### TEXT PASSAGE:
Generally, the vibration measurement techniques can be categorized as contact and noncontact methods. Contact vibration measurement methods include techniques that use conventional sensors, such as accelerometers, strain gauges, velocity transducers, and global positioning systems (GPS) [1, 2]. In fact, the use of contact sensors is a labor-inducing and time-consuming task, especially for those large-scale or high-rise structures, in which the installation of such sensors or the wiring of power or data transmission cables is complicated and impractically expensive. The noncontact methods use different types of electromagnetic radiations to obtain vibration signals. For example, a laser Doppler vibrometer (LDV) [3–6] utilizes laser, interferometry techniques [7, 8], and microwaves, and image-based methods [9–25] use cameras to capture visible light. Image-based measurement methods have undergone rapid development in recent decades with advancements in both image sensor performance and image processing algorithms. Such methods are also called vision-based, photometry, or computer vision measurement methods and are mainly divided into three categories based on the type of measurement target: digital image correlation (DIC), target tracking, and nontarget methods. DIC is a technique that utilizes the brightness variations of specific speckle patterns [26–31]; the patterns must be printed or projected on the target object prior to the measurement. The displacement of the interest region can be calculated from the correlation between the current and reference frame patterns. Target-tracking techniques require an optical target, such as an LED light, a high-contrast or high-reflective marker mounted or printed on the measurement target [22, 32, 33]. The targets are found and tracked using an image processing algorithm to obtain a vibration signal. For the nontarget methods, no optical target is required on the measurement target, and edge detection, feature detection, blob detection, template matching, and other computer vision techniques are employed to capture the natural internal feature on the measurement target surface. Then, image processing and signal analysis algorithms are used to obtain vibration signals or modal parameters.
Recently, Liu and Yang  proposed an image-based nontarget vibration frequency measurement method by using the concept of machine learning instead of using image processing techniques, which explicitly extract vibration signals. This method can directly predict vibration frequencies. However, this method is not robust enough in the unfavorable noisy real-world condition and additional edge enhancement must be applied to obtain a good result. Following the concept of adopting machine learning in image-based measurement, this paper presents a new idea of using a confidence kernel for redesigning a neural network to achieve robust vibration frequency prediction. The proposed method has several advantages over the method by Liu and Yang  as well as other image-based methods; that is, the proposed method produces almost no trivial result at the pixel level, and the output result map is more obvious and accurate. In particular, the histogram for predicted frequency distribution and additional edge enhancement is not required. Moreover, the redesigned network and dataset are more robust to noise and have a much faster convergence speed. Compared to other image-based methods, the proposed method can provide pixel-level vibration frequency without explicitly extracting the vibration signal and no additional image or signal processing algorithm is required. The advantages of the proposed method (e.g., nontarget, noncontact, low cost, concise algorithm, and easy deployment) could potentially popularize it in real-field engineering applications.

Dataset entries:
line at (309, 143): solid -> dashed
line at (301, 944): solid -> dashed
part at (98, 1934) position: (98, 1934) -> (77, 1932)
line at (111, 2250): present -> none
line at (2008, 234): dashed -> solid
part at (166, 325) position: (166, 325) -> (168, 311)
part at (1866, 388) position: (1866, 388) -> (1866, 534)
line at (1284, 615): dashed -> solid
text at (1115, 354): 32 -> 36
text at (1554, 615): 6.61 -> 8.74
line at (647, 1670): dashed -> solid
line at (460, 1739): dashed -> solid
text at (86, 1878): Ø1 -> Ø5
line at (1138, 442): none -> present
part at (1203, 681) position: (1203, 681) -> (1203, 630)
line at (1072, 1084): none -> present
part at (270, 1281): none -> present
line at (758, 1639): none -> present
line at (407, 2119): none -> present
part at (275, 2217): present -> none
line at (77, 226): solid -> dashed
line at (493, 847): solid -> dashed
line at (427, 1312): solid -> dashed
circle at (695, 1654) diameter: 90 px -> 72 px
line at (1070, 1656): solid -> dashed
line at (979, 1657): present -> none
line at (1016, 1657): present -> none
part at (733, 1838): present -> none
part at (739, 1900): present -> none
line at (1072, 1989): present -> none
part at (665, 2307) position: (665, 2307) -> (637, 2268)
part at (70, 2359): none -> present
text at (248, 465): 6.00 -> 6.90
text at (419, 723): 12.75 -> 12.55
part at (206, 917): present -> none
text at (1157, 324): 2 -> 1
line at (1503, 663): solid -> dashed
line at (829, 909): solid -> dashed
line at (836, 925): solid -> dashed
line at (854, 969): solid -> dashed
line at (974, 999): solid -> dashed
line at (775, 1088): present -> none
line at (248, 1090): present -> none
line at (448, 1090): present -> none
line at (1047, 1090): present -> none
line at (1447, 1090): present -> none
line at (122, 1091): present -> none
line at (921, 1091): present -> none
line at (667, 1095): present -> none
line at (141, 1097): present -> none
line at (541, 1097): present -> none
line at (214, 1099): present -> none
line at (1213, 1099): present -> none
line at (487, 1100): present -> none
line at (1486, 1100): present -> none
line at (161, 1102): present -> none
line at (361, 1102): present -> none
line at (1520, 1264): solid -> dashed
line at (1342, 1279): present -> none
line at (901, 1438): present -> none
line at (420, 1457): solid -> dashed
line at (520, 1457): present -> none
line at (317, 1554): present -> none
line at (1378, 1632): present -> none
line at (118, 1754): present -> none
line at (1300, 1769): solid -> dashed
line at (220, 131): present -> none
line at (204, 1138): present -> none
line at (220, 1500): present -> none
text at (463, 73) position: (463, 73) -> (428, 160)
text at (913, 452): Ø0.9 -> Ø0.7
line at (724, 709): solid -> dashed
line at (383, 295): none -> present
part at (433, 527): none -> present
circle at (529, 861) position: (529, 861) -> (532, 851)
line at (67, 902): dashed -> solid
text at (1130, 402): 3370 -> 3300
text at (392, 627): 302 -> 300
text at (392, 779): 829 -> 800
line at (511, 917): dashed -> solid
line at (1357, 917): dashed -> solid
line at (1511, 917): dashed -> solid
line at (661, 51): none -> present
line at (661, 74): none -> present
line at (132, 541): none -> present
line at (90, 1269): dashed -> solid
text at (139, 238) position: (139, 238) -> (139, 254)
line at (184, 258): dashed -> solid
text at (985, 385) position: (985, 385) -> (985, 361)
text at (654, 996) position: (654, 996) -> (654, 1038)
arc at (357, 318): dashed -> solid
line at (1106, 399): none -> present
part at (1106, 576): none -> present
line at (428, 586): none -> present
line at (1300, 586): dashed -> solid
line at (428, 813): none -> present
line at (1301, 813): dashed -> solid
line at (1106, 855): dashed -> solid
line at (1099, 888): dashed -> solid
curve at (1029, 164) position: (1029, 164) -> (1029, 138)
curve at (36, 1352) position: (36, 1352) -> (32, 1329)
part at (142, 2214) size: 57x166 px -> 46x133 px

### SHORT EXERCISE A:
Answer these questions from the vibration measurement text:
(i) Into which three categories are image-based measurement methods mainly divided?
(ii) What must be done with the speckle patterns before a DIC measurement?
(iii) Who proposed the image-based nontarget vibration frequency measurement method that uses machine learning?
### SHORT EXERCISE B:
Please reproduce the drawing revision entries, starting at the first entry and ending at the line that contains "line at (1138, 442): none -> present".
These entries are unrelated to the vibration measurement text.

### WRITTEN RESPONSE A:
(i) Digital image correlation (DIC), target tracking, and nontarget methods.
(ii) They must be printed or projected on the target object.
(iii) Liu and Yang.

### WRITTEN RESPONSE B:
line at (309, 143): solid -> dashed
line at (301, 944): solid -> dashed
part at (98, 1934) position: (98, 1934) -> (77, 1932)
line at (111, 2250): present -> none
line at (2008, 234): dashed -> solid
part at (166, 325) position: (166, 325) -> (168, 311)
part at (1866, 388) position: (1866, 388) -> (1866, 534)
line at (1284, 615): dashed -> solid
text at (1115, 354): 32 -> 36
text at (1554, 615): 6.61 -> 8.74
line at (647, 1670): dashed -> solid
line at (460, 1739): dashed -> solid
text at (86, 1878): Ø1 -> Ø5
line at (1138, 442): none -> present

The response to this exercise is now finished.